Applied Pharmaceutical Toxicology (APT) 2025 Conference
May 13–15, 2025 | San Francisco, CA
Preclinical Neurotoxicity Predictions using a
High-Throughput Neural Spheroid Model
Speaker Name
David A. Gallegos, PhD, Senior Scientist, Takeda
Abstract
The drug development process is fraught with failure due to either safety issues or poor efficacy. When considering safety profile, neurotoxicity is the leading cause of clinical failure. Furthermore, 12% of drugs withdrawn between 1960-1999 were caused by CNS-related adverse events. The use of advanced in vitro models (AIVM) derived from human tissue has dramatically expanded in recent years, promising to provide the necessary biological complexity to improve clinical translation and scale to enable adoption early in drug development pipelines. We have worked with AxoSim on the development of and modeling around a cortical brain organoid model that exhibits robust spontaneous calcium waveform activity that is compatible with HTS methodology and provides a clinically relevant endpoint for phenotypic profiling. In 2022, this organoid platform was used to develop a predictive clinical neurotoxicity model that showed remarkable specificity (>90%) and good sensitivity (>50%), making it an ideal pre-screening method prior to standard 2-species animal testing. Here, we tested the stability and reproducibility of these predictions over time and used these replicate experiments to refine and automate neurotoxicity score predictions
Improving the stability and reproducibility of clinical neurotoxicity predictions from a high-throughput compatible neural organoid platform
Overview
This study, presented by researchers from AxoSim Inc. and Takeda Pharmaceuticals, evaluates the robustness and reproducibility of a 3D human cortical brain organoid platform for predicting clinical neurotoxicity. Originally developed in 2022, the model has demonstrated high specificity and moderate sensitivity in identifying neurotoxic compounds, offering an early preclinical screening alternative to animal models.
Key Highlights:
1. Purpose & Background:
- Neurotoxicity is a major contributor to drug failure during development.
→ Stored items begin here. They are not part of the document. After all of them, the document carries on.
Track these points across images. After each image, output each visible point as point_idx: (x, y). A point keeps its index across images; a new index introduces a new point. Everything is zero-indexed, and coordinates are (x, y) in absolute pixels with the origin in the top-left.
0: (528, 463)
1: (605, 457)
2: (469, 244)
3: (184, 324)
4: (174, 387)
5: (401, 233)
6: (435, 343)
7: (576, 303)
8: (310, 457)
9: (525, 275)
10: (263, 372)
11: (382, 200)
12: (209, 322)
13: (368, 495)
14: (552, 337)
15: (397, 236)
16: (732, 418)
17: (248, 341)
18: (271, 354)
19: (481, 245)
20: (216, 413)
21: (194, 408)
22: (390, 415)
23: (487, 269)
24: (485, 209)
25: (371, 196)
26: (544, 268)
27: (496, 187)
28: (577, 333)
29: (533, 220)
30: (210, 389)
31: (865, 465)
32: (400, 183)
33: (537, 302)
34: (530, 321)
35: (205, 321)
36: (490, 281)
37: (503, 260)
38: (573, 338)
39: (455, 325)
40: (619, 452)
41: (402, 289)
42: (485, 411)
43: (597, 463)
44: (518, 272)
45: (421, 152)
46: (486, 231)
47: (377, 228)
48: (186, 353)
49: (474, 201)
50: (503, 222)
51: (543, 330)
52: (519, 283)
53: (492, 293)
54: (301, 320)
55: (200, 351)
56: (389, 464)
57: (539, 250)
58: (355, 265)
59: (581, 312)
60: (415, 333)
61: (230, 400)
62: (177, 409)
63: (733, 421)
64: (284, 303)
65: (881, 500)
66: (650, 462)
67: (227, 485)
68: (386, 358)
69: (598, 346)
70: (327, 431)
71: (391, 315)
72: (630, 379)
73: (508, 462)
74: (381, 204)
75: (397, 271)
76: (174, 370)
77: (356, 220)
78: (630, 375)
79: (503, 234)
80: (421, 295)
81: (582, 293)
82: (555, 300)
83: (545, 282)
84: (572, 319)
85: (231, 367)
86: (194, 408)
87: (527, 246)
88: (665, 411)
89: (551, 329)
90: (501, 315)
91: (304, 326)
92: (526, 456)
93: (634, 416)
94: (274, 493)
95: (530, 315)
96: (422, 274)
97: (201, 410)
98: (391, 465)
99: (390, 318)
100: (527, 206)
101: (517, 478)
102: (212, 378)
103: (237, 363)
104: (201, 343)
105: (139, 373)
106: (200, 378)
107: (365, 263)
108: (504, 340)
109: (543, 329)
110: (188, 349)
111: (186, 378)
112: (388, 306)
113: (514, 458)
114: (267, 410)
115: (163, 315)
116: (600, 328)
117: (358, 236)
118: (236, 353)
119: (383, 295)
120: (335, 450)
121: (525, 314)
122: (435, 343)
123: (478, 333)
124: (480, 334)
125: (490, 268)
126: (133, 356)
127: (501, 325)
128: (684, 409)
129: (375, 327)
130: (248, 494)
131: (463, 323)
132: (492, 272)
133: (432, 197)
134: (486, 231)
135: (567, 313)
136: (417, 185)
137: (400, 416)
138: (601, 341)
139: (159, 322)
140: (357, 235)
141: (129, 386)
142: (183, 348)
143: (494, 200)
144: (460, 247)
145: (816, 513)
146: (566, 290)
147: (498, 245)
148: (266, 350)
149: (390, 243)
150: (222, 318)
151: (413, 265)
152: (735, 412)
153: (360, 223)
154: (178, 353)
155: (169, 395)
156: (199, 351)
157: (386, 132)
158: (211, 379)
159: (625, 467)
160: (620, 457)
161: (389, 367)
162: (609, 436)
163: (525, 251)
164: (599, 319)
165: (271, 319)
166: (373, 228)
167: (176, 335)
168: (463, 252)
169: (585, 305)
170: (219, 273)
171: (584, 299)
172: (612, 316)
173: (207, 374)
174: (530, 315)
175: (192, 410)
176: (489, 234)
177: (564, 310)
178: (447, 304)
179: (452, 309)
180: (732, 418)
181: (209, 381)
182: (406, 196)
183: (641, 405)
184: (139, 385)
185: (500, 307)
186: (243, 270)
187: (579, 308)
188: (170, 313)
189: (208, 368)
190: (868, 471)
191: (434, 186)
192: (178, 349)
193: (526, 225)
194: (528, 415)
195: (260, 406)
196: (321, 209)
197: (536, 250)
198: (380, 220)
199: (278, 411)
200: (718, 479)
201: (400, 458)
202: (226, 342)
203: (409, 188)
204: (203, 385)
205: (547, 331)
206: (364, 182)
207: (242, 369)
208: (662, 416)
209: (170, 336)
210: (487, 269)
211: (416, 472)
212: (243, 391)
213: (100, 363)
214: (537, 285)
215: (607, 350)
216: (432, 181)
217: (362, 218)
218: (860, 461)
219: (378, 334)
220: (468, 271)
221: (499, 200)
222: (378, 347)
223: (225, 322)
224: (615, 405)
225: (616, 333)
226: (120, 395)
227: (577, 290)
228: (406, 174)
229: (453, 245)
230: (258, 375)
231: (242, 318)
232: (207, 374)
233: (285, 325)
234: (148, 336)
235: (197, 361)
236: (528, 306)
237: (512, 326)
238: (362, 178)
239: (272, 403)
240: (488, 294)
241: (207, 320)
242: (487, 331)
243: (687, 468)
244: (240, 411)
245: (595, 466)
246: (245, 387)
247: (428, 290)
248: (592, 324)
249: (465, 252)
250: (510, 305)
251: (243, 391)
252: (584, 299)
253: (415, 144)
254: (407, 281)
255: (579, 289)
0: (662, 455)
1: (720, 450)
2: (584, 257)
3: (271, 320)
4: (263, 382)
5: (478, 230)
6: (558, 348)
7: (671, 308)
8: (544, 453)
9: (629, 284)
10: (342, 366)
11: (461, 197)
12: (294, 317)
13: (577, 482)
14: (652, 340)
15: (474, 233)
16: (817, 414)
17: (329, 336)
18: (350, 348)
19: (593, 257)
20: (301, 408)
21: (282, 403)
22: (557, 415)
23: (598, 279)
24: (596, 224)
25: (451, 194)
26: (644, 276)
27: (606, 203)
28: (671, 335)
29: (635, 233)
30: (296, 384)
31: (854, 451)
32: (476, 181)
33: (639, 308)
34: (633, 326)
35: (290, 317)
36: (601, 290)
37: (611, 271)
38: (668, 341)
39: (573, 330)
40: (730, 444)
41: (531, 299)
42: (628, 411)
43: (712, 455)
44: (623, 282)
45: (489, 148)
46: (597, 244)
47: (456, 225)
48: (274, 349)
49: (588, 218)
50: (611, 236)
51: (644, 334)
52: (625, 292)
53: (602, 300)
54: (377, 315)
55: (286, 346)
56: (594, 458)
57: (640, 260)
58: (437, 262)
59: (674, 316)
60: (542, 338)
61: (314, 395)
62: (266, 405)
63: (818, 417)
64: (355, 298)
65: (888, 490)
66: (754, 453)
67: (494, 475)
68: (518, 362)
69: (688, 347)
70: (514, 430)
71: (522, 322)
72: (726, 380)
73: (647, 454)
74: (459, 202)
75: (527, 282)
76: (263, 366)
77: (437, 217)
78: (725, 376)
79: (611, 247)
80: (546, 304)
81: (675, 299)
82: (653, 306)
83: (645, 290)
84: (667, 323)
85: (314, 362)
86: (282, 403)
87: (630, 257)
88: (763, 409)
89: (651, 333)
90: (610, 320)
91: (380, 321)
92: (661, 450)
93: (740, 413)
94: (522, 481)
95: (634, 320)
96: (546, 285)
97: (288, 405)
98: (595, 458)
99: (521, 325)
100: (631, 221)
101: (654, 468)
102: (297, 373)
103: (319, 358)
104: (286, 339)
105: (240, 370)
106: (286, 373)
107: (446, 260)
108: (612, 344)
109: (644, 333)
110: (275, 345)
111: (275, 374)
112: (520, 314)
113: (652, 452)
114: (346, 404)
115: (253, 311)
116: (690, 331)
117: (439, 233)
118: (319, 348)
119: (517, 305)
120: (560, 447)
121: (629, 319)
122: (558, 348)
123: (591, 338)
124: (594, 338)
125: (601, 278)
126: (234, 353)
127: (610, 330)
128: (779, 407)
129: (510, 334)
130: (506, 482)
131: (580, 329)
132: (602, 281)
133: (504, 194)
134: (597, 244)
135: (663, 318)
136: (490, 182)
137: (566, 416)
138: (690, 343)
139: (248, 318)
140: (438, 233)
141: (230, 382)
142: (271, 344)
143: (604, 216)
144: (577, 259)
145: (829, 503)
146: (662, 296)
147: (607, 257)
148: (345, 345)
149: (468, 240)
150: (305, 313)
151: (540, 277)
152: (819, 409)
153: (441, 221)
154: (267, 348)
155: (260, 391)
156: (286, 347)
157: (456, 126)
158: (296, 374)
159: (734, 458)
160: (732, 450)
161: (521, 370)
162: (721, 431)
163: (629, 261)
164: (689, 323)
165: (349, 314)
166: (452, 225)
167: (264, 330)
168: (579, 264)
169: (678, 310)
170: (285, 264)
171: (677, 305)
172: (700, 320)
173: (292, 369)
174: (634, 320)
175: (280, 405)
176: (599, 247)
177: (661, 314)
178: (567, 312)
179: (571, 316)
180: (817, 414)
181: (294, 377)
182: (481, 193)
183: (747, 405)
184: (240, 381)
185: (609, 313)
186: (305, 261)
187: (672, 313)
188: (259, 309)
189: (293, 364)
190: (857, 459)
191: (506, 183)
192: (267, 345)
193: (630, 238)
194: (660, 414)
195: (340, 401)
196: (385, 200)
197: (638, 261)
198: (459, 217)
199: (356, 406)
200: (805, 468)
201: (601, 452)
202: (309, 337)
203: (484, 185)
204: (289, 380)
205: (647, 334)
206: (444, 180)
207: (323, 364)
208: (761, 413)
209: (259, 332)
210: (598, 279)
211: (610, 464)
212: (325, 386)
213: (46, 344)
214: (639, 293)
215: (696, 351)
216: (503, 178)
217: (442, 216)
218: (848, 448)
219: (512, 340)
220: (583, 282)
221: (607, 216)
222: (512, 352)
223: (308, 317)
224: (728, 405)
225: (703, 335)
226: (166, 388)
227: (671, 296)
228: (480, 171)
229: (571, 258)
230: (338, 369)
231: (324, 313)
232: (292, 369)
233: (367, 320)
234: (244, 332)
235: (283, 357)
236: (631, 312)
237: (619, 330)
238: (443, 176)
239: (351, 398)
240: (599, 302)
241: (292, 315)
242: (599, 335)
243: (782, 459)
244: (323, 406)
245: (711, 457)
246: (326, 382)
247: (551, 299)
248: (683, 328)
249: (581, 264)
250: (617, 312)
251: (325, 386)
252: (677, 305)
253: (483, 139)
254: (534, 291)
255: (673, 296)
- The study builds on previous work using human iPSC-derived cortical organoids that replicate spontaneous neural activity.
- The goal was to improve prediction stability via automated analysis pipelines and confirm reproducibility across labs and cell sources.
2. Methods:
- Organoids were generated from iPSCs and matured over 10 weeks.
- 84 compounds (both neurotoxic and safe) were tested using a calcium flux assay.
- Automated tools quantified six key waveform features (e.g., frequency, rise time, spacing).
- Data normalization and machine learning (logistic regression) were used to predict toxicity.
3. Results:
- The system achieved ≥90% specificity and ~53% sensitivity, consistent with earlier findings.
- Predictions remained stable across multiple studies, sites, and iPSC sources.
- Toxic and safe compounds were clearly distinguished based on waveform modulation and margin of exposure.
4. Automation & Analysis Improvements:
- New automated tools improved consistency and removed user bias from peak detection.
- Custom software calculated neurotoxicity prediction scores based on real-time waveform changes.
Conclusion
- The neural organoid platform reliably predicts clinical neurotoxicity and is suitable for high-throughput screening.
- It can help pharmaceutical developers de-risk candidates earlier, reducing reliance on animal models and minimizing costly late-stage failures.